I have read a bit and some people seem to think that certain massages actually remove toxins from your body. This process can apparently bring about crying and other emotional reactions.

wander
Post 5

The only time I have ever cried during a massage was when I was getting my first massage at a Chinese parlor. I was used to the softer Thai massages and was pretty shocked at how deep the Chinese masseuse went. I felt like they were rubbing my organs.

Pretty much the whole experience made my eyes water, though I did feel pretty good afterward. That masseuse certainly knew how to get all of the kinks out of my tired and aching body.
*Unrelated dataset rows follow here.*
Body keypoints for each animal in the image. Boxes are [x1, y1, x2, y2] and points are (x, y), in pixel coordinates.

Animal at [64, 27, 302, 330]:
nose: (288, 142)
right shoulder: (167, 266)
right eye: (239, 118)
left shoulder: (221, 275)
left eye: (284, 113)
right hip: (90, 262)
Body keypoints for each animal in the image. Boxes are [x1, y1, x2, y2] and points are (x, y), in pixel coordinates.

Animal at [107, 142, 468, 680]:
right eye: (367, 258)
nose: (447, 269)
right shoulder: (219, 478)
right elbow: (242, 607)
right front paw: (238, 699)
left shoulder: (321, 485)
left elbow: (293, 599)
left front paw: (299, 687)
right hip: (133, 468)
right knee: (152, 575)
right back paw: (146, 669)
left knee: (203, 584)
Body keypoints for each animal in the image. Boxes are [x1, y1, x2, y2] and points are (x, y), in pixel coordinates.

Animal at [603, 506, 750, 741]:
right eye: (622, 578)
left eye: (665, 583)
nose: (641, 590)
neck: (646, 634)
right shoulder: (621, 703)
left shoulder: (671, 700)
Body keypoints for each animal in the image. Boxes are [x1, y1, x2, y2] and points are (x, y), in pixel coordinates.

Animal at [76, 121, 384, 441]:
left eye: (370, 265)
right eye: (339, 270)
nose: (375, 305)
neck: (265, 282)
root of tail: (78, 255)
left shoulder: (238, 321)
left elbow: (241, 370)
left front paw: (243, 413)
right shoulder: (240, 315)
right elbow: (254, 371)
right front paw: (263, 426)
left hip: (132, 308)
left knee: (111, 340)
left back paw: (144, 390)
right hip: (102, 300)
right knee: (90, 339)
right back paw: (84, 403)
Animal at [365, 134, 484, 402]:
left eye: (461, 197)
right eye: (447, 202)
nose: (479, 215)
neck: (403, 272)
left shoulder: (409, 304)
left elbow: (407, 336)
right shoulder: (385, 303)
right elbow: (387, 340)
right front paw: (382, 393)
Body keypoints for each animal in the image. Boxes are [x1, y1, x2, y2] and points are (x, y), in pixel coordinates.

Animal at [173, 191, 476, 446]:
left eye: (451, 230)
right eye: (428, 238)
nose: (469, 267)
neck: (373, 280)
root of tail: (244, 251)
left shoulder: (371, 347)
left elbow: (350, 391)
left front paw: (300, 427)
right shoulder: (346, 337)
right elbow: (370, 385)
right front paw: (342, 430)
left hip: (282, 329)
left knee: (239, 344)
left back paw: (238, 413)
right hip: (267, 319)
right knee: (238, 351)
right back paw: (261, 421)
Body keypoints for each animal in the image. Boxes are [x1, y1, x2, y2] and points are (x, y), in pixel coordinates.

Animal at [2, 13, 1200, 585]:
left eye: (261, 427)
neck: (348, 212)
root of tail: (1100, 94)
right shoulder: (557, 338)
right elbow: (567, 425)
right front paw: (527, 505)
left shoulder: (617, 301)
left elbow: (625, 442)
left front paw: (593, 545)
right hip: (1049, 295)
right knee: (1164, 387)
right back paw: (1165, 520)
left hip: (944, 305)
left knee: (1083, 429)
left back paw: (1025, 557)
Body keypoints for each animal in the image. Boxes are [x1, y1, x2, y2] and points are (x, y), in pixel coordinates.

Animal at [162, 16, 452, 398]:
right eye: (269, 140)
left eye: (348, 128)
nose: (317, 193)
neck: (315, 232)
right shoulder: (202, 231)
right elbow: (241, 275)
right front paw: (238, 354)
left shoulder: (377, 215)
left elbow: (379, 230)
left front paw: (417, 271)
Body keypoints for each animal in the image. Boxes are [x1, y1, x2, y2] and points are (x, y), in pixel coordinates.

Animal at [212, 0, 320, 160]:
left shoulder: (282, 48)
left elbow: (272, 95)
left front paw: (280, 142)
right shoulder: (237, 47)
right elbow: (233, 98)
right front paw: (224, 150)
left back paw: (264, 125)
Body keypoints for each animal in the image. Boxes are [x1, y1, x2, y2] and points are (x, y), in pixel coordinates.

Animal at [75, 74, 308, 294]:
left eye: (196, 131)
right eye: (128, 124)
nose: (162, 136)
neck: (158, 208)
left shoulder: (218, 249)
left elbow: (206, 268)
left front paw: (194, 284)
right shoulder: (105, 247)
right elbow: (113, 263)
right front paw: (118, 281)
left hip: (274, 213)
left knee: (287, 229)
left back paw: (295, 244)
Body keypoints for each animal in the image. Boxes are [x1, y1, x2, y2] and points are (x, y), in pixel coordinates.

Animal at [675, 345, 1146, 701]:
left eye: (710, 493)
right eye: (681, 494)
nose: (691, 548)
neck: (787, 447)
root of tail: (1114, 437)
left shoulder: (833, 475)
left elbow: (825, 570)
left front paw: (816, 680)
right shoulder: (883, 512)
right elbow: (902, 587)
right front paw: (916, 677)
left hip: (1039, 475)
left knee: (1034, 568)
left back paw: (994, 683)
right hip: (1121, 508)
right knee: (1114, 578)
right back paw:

One of the hardest places for me to get massaged was my shoulders. It honestly felt like the masseuse was digging into my very skin. But I think for the relief I felt later it was worth it.

SteamLouis
Post 4

@alisha-- That is so true! I feel that way when I hug my grandpa. I grew up without a dad and hugging my grandpa has always given me feelings of comfort and security that makes me cry.

I can totally see how the same thing can happen during a massage, especially if you've been going to the same therapist for a long time and feel that they've gotten to know you.

I go to massage from time to time but usually to different therapists. This makes me want to find one and stick to it. And I think of massage as physical treatment. I wouldn't feel ashamed to cry in front of the massage therapist just as I don't feel ashamed to cry in front of my doctor. But I also completely understand those who might feel vulnerable and would want to resist that.

discographer
Post 3

They say that emotional releases like crying during massage only happens if you really trust your massage therapist and perhaps even feel a close connection with them.

I personally think that crying during massage is normal, even desirable because I believe that "touch" has a direct influence on our emotional state. My mom for example tends to be very stressed and overactive and all of it builds up in her neck area. When she receives massage, that tension and build up disappear.

The same is true if someone is having a hard time emotionally, going through a depression, maybe going through a hard time in their life or have problems expressing their emotions in general, it can all come out during a massage.

Why do we cry or feel emotional when a loved one hugs us? This is the same reason I become emotional and cry during massage.

umbra21
Post 2

I have never cried during a massage, but I imagine it is kind of the same thing as crying while you run. I've done that a couple of times.

Generally, you won't even be thinking about anything, and suddenly, you'll be crying.

The first time I sat down and had a little sob on a park bench, but the second time I kept going. I guess it is just an emotional release, and probably it's the exact same thing with massages.

I would personally just as the masseuse to keep going, so I could really try to just work out the emotion and feel better.

lluviaporos
Post 1

I have certainly experienced pain during a massage. The problem is, it's difficult for someone who isn't used to getting a massage to know how much pain is too much.

Because I was told to expect some pain, particularly with a deep tissue massage. For a while I just sat there and took it, because I thought I shouldn't speak up.

But, once I did, my masseuse made me much more comfortable. So, yeah, don't sit there with tears coming out. Speak up and see what can be done. A massage is supposed to be an enjoyable experience.